Greece|China|UK - cultural panacea: olives, green tea and tiger balm
First time I heard of a cultural panacea was in London during grad school, when one of my Greek friends told me that her family didn't have health insurance because her mother treated everything with olives: olive soap and olive oil. When her sister contracted an STD and the olive soap treatment didn't work, they consulted a biochemist uncle who 'prescribed' something beyond olives. Her mother's deeply ingrained belief in the healing power of olives struck me. What olives is to my Greek friend's mother, green tea is to the Chinese but maybe in a less orthodox way: green tea toothpaste, green tea extracts in shampoo and cosmetics, green tea everywhere in home remedies.
In Kunming, a girl in her early twenties who goes by the English name Nora shows me how she treats her pierced ears when they get irritated.
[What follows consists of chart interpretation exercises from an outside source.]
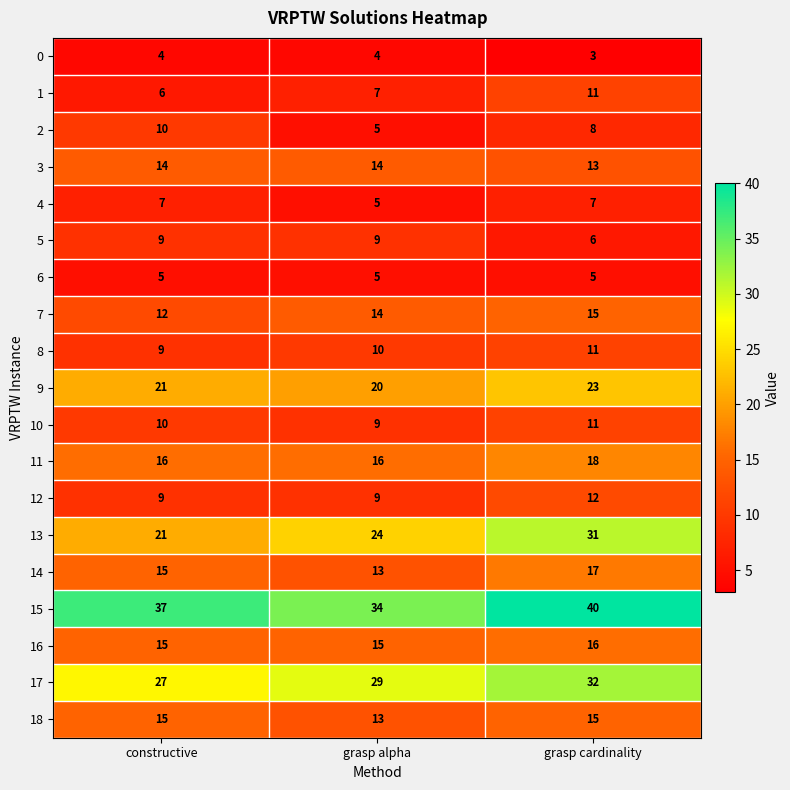

What is the smallest value displayed?

3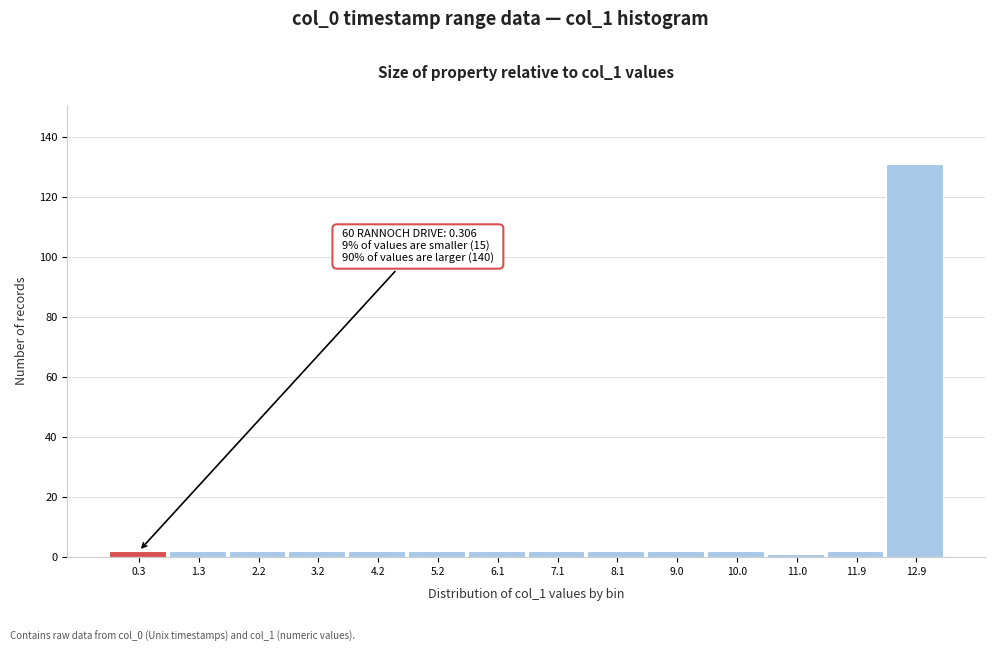

Reading left to right, list all the values displayed in this chart.

2	2	2	2	2	2	2	2	2	2	2	1	2	131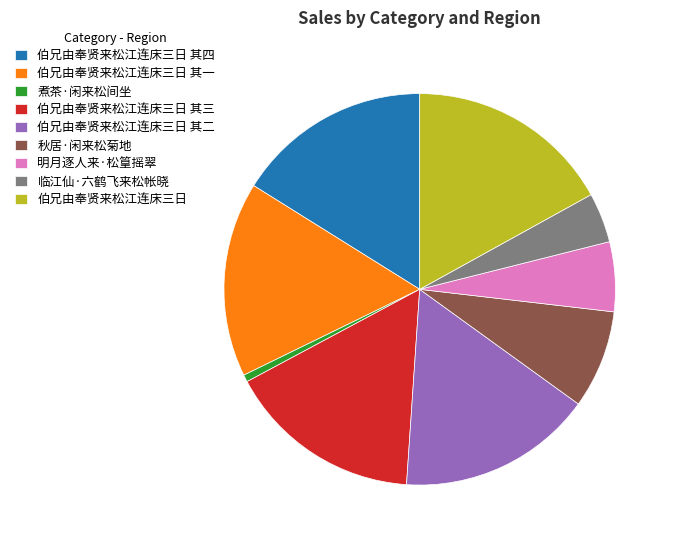

How many slices are in this pie chart?

9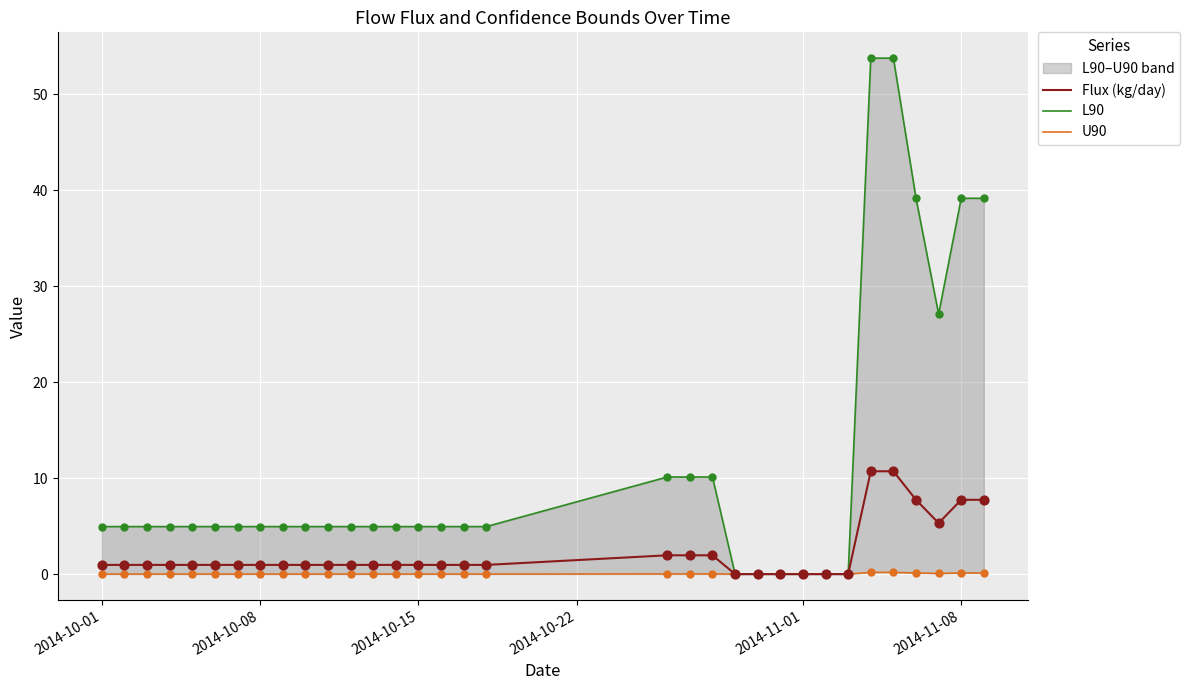

What is the total value across all series at 2014-10-01?

5.9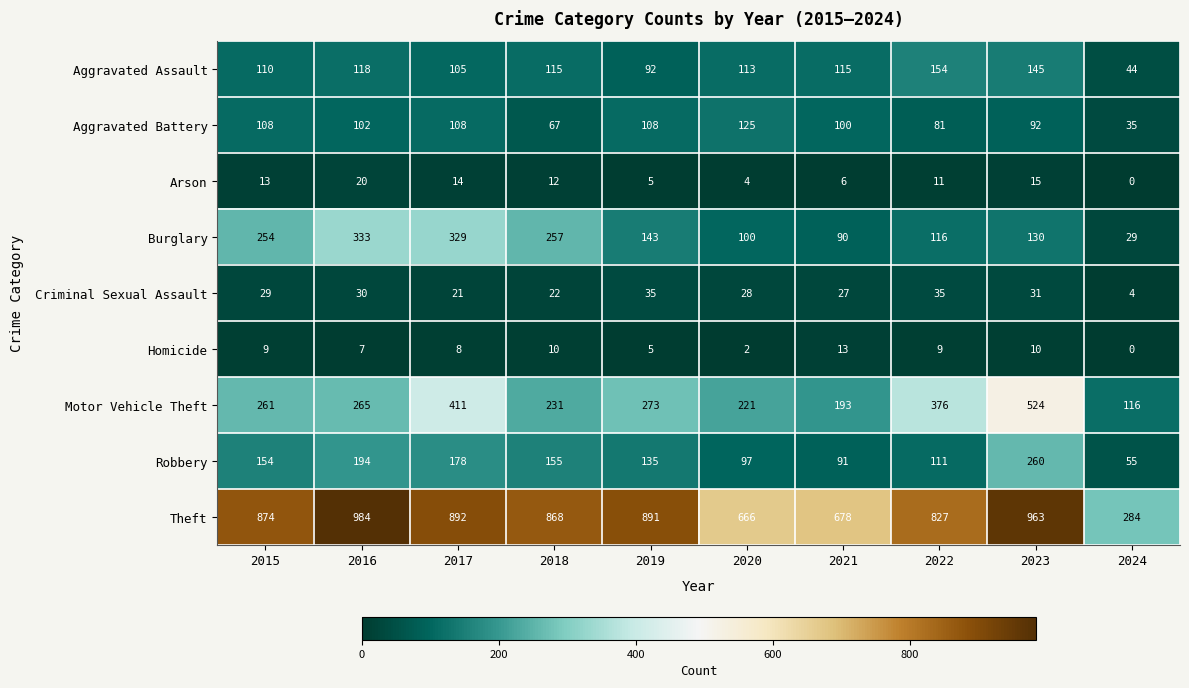

At 2021, list the series in order from smallest to largest.

Arson, Homicide, Criminal Sexual Assault, Burglary, Robbery, Aggravated Battery, Aggravated Assault, Motor Vehicle Theft, Theft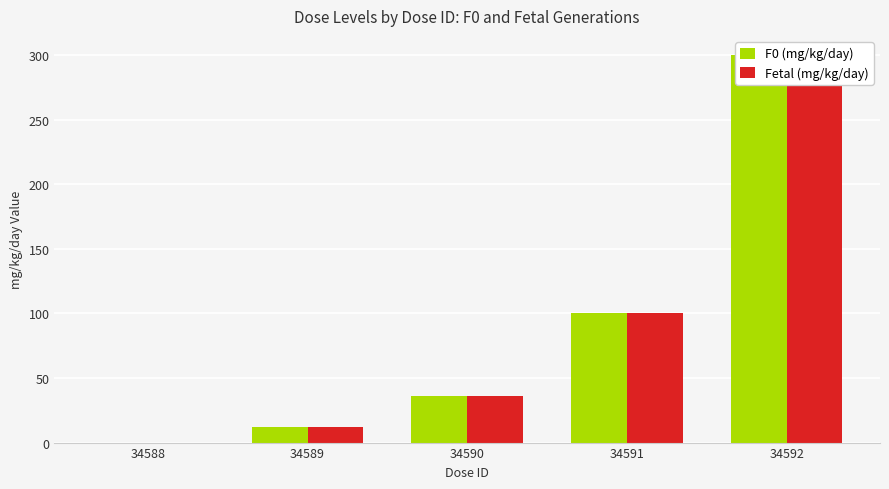

What is the difference between the Fetal (mg/kg/day) values at 34589 and 34590?

24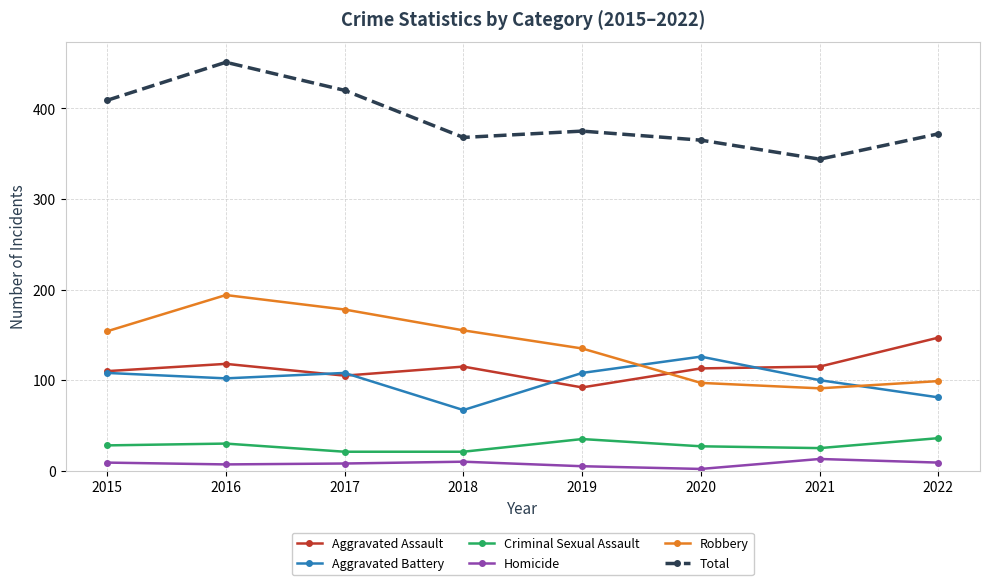

How many lines are shown in the chart?

6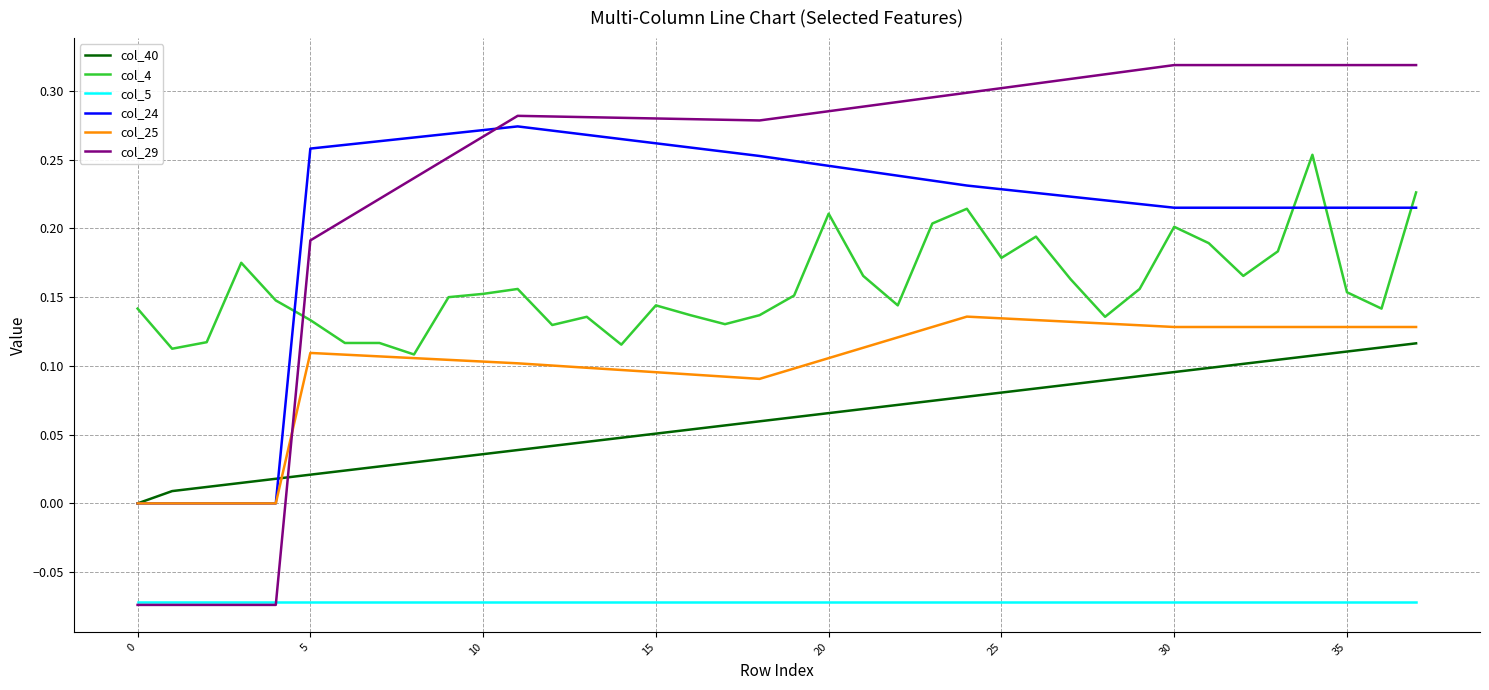

Which series has the largest range (max minus min)?

col_29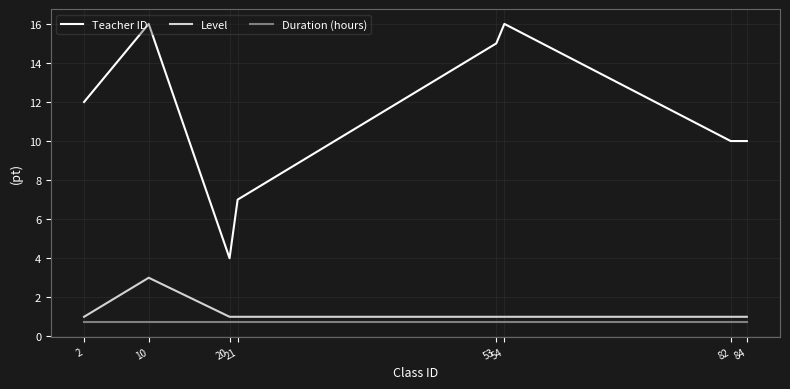

What is the greatest value displayed?

16.0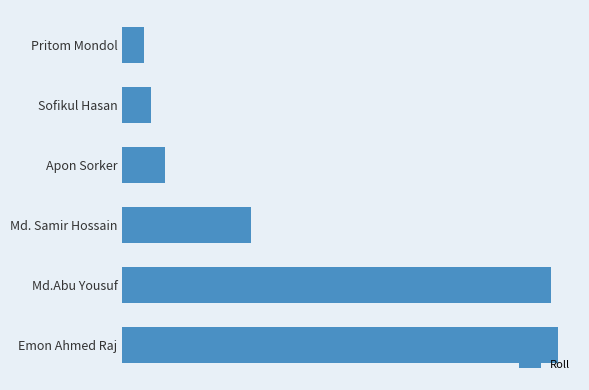

Which category has the highest value across all series?

Emon Ahmed Raj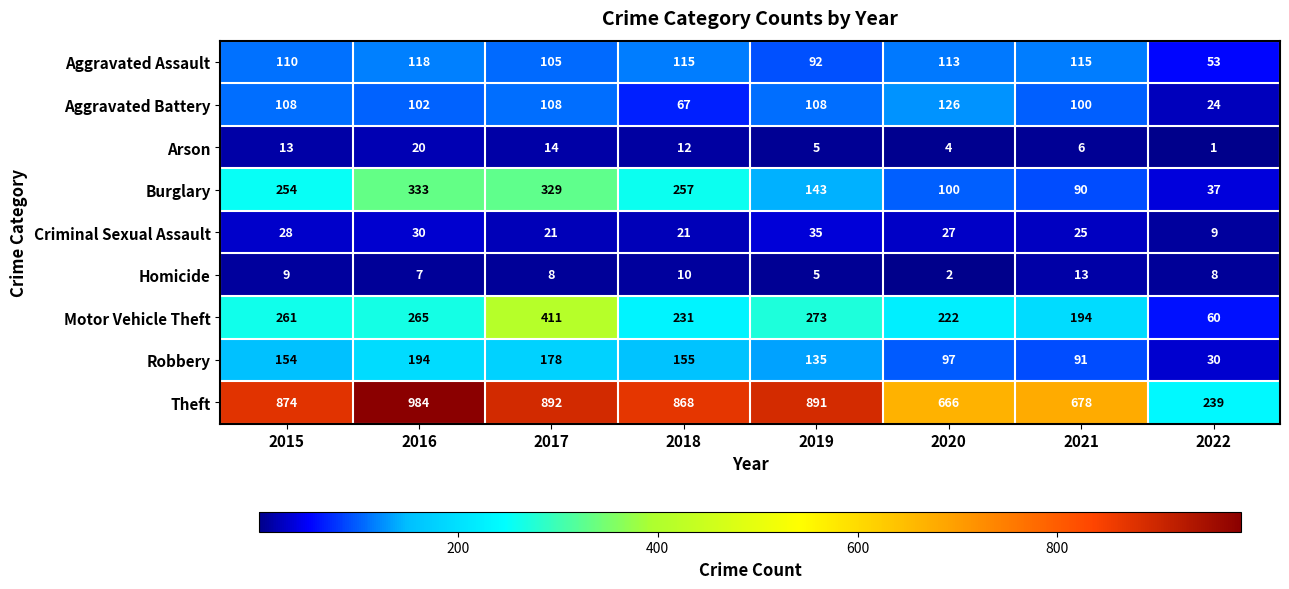

Which series has the widest spread of values?

Theft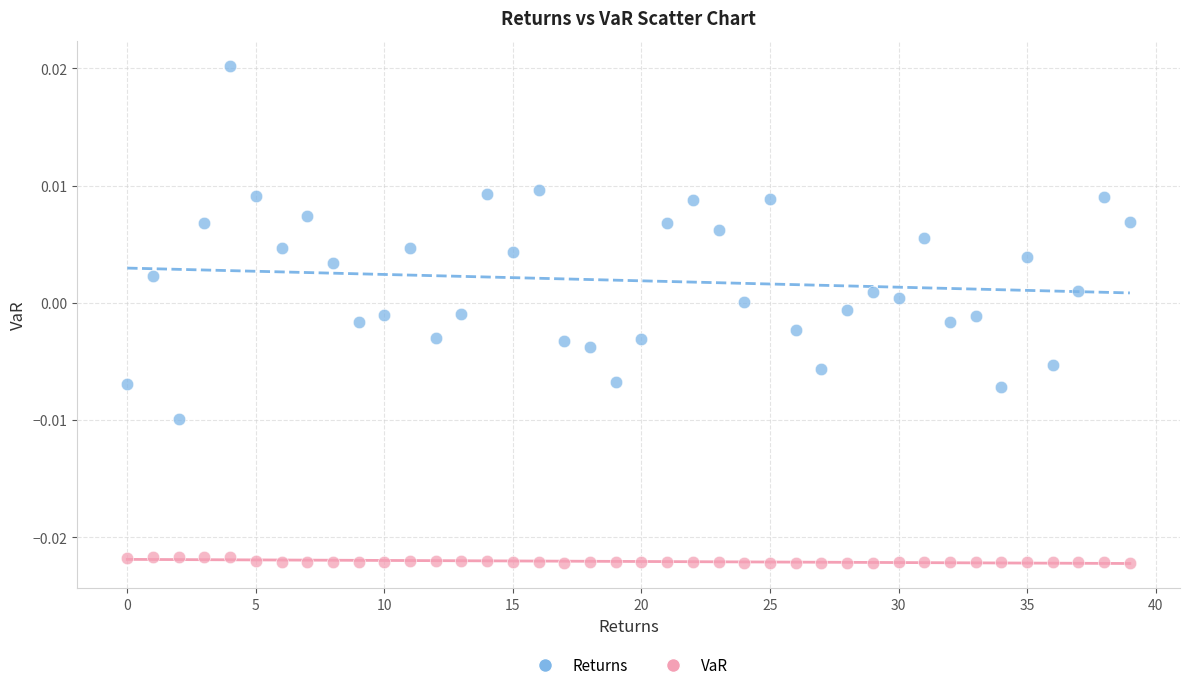

What are all the series names shown in the legend?

Returns, VaR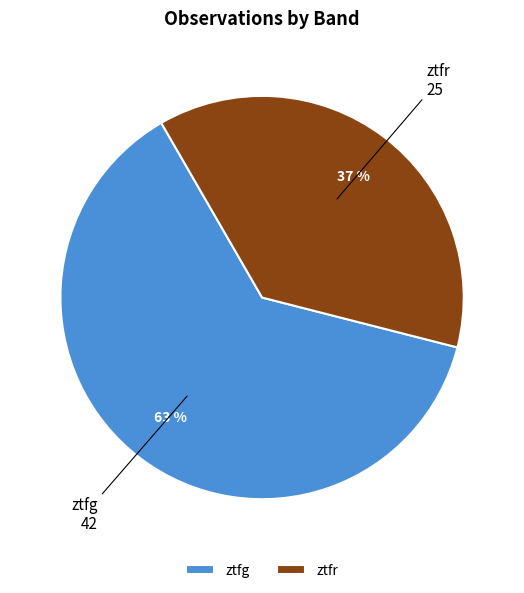

What is the majority slice?

ztfg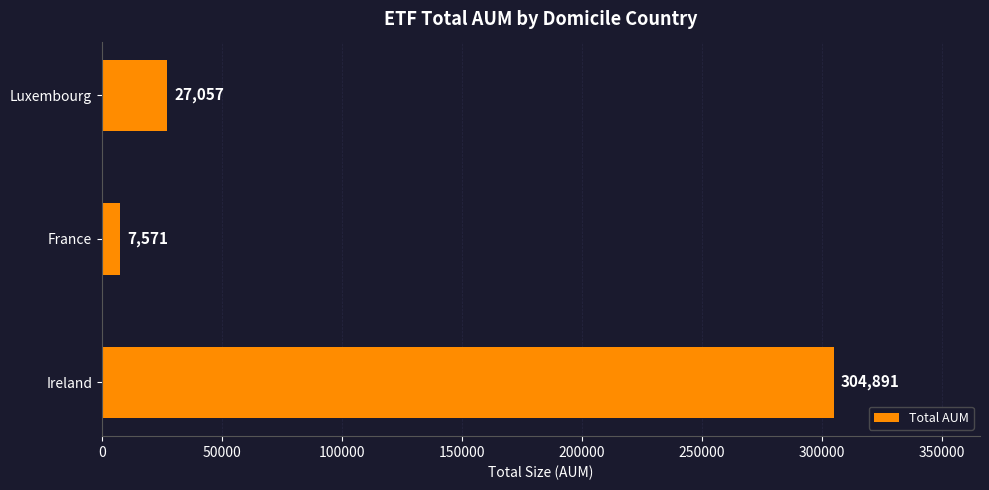

Reading bottom to top, extract all data points from this chart.

304891	7571	27057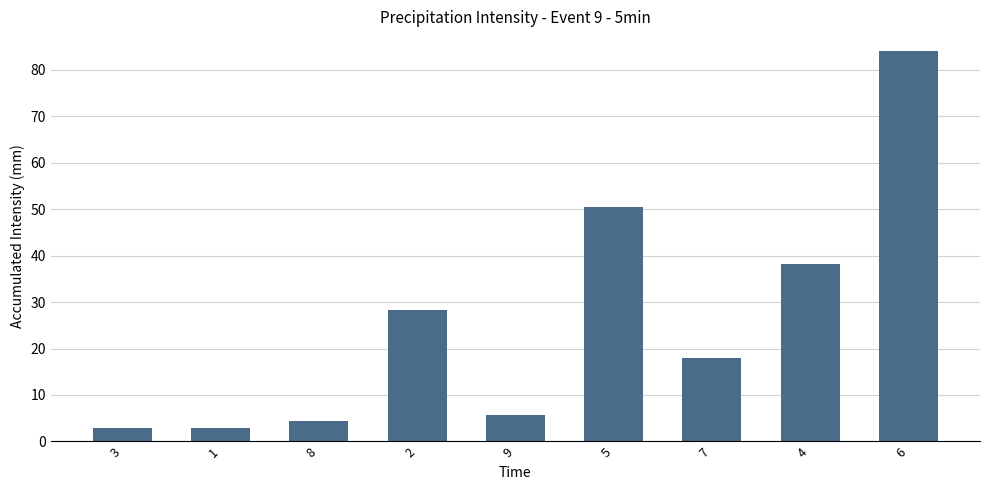

How many categories are shown in the chart?

9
After enjoying a cup of green tea, she selects two stems of tea leaves and dries them. Once they are dry and have hardened, she places them inside her pierced earlobes. “The green tea extracts from the leaves soothes the irritated skin. It also keeps the piercing from closing up, that's convenient.” These tea-leaf-stem earrings can be worn for months, “they are natural and healthy,” she explains.
This makes me wonder about other cultural panaceas: in Indochina it seems to be tiger balm, but when I lived in the UK, I remember paracetamol being the cure-it-all. My British friends seem to treat everything with it – from a hangover to the common cold. Paracetamol is incredibly cheap and readily available at drug stores such as Boots. When will an OTC (over the counter) drug take the place of tiger balm, green tea or olives?